Soal Latihan.
A) Menurut bacaan, pada tanggal berapa kunjungan Michelle Bachelet ke China berlangsung?
B) Tuliskan kembali bagian bacaan dari "Beijing bukan termasuk" sampai "menyoroti isu Xinjiang berada." tanpa mengubah apa pun.

Entah kebetulan atau tidak, relevan atau tidak. Yang pasti, pencabutan pembatasan itu diumumkan oleh otoritas Beijing bersamaan dengan berakhirnya masa kunjungan Komisi Tinggi Hak Asasi Manusia Perserikatan Bangsa-Bangsa (UNHCHR) Michelle Bachelet ke China pada 23-28 Mei terkait dengan adanya dugaan pelanggaran HAM terhadap etnis minoritas Muslim Uighur di Daerah Otonomi Xinjiang.

Beijing bukan termasuk objek kunjungan lingkaran tertutup atau close loop Bachelet dan delegasi lain UNHCHR ke Guangzhou dan Xinjiang. Namun Beijing adalah pusat pemerintahan. Di Beijing pula kantor-kantor perwakilan asing, termasuk perwakilan negara-negara yang selama ini menyoroti isu Xinjiang berada.

Data Latihan.
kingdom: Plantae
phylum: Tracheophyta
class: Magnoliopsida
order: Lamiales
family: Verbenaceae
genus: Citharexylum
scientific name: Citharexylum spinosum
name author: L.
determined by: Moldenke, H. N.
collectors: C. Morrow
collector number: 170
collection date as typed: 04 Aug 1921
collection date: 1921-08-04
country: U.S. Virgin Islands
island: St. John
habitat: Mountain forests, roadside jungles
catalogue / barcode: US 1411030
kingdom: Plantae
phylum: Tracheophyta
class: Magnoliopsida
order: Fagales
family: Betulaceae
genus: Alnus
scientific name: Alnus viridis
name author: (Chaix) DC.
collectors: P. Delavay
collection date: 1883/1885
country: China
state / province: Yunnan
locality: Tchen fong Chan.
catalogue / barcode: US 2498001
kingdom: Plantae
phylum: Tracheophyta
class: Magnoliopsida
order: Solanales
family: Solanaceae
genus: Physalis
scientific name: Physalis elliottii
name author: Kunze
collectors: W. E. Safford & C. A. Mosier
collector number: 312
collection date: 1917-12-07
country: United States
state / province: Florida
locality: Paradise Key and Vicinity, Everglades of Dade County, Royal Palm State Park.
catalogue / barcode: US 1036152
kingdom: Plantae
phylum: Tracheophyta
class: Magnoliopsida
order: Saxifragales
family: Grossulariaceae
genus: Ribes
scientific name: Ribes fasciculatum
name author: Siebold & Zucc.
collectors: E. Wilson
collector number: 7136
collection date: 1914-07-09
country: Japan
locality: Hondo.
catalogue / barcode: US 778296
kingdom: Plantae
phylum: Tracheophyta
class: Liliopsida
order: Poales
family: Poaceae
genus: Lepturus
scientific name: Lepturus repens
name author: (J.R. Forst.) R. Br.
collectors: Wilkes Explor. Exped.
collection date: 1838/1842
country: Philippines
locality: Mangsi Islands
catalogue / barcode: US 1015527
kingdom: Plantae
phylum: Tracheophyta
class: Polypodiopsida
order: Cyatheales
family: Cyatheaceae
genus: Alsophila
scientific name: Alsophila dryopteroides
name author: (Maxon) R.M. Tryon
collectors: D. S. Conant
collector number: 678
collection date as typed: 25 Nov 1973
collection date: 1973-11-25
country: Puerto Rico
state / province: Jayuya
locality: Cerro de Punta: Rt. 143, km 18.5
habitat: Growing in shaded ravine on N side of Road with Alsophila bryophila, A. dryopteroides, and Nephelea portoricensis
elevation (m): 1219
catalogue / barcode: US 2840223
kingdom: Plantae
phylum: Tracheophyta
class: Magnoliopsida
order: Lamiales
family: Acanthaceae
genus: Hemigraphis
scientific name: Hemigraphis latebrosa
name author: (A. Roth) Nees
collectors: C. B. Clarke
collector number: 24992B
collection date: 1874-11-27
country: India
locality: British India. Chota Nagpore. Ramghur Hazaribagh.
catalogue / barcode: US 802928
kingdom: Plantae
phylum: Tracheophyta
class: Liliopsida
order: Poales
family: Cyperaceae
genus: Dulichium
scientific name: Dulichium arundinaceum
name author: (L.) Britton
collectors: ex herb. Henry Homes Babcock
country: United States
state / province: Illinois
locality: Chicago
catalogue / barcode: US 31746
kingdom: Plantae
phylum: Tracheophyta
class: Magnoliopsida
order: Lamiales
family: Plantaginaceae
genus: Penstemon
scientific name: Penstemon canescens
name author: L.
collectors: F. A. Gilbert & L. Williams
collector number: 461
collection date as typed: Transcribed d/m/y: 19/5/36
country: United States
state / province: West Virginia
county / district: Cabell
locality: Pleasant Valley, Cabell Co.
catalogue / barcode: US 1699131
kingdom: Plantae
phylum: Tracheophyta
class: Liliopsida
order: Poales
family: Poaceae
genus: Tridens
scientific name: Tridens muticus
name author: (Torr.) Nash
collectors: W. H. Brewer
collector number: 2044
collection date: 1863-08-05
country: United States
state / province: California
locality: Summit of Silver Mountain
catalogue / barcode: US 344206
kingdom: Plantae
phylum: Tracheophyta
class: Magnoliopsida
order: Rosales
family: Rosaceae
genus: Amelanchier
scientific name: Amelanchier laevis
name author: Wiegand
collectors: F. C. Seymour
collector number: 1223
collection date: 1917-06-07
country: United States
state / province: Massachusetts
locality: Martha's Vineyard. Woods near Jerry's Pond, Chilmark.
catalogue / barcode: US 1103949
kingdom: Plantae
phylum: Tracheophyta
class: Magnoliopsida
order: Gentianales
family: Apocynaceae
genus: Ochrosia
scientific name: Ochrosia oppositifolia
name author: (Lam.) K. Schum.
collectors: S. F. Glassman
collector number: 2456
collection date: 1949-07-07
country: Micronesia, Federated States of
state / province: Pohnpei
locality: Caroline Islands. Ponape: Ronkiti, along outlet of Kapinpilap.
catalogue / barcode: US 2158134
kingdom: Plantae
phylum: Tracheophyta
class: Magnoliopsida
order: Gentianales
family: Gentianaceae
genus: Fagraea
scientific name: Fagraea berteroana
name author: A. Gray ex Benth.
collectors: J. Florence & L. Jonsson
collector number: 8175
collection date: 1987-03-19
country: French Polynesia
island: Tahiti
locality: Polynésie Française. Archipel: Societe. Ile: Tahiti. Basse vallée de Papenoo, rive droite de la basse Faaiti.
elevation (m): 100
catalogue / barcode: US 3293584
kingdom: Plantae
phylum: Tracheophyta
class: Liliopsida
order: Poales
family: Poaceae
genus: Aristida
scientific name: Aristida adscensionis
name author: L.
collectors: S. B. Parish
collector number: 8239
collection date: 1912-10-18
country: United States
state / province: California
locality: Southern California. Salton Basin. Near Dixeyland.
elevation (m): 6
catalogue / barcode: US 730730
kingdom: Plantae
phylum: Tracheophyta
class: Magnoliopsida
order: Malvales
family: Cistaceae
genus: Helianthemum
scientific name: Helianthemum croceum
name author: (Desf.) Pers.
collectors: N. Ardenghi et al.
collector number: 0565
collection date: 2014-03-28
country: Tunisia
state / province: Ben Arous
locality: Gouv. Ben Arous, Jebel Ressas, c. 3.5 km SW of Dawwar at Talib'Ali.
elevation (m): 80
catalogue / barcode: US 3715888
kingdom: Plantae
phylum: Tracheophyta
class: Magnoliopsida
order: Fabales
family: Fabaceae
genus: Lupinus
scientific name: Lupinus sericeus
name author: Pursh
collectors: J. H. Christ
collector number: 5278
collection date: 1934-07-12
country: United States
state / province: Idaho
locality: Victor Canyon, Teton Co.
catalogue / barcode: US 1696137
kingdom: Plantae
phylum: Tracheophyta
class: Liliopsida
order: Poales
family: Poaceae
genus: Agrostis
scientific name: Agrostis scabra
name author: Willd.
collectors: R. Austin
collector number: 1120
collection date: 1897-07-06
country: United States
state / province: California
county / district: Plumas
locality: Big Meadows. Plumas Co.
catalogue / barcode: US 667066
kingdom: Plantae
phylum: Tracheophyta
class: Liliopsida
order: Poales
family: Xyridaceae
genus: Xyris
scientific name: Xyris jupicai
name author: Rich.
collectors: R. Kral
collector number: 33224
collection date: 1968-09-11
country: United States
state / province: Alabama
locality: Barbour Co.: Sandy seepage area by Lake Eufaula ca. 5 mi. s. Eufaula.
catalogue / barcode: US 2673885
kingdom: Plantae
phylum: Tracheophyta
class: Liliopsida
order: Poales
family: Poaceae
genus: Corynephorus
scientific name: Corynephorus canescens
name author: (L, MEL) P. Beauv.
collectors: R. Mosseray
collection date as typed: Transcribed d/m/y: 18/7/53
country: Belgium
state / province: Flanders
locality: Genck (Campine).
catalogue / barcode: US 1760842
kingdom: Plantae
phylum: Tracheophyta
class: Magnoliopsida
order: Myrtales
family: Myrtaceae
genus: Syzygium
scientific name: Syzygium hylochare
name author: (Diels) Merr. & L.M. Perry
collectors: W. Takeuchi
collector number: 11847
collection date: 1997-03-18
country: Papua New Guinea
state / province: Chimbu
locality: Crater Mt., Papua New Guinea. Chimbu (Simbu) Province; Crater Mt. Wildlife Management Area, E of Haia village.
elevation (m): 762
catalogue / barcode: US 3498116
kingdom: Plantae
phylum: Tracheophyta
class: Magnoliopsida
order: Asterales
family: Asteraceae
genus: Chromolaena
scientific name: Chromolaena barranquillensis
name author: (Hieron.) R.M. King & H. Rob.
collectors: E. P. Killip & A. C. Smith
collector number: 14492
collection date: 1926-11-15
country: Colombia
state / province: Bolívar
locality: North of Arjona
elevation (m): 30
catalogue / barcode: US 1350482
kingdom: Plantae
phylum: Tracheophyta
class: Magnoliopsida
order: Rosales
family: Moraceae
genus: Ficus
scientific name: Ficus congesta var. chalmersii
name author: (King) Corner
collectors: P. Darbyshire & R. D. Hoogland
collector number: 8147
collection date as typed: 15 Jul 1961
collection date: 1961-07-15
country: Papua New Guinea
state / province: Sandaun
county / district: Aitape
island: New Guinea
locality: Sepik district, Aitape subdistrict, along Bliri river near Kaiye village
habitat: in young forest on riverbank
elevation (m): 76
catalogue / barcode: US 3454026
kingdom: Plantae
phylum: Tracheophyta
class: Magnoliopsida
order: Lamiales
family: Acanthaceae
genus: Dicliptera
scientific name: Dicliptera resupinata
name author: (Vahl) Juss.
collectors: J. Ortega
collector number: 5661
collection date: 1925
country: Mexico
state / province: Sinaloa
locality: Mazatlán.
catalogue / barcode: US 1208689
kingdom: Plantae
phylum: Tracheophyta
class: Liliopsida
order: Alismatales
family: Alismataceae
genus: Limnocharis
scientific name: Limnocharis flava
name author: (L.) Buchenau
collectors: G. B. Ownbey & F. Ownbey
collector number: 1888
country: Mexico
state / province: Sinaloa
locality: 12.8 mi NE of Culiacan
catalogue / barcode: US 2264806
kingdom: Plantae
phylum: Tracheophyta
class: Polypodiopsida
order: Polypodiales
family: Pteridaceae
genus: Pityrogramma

Jawaban Kegiatan.
A) Pada 23-28 Mei.

B)
Beijing bukan termasuk objek kunjungan lingkaran tertutup atau close loop Bachelet dan delegasi lain UNHCHR ke Guangzhou dan Xinjiang. Namun Beijing adalah pusat pemerintahan. Di Beijing pula kantor-kantor perwakilan asing, termasuk perwakilan negara-negara yang selama ini menyoroti isu Xinjiang berada.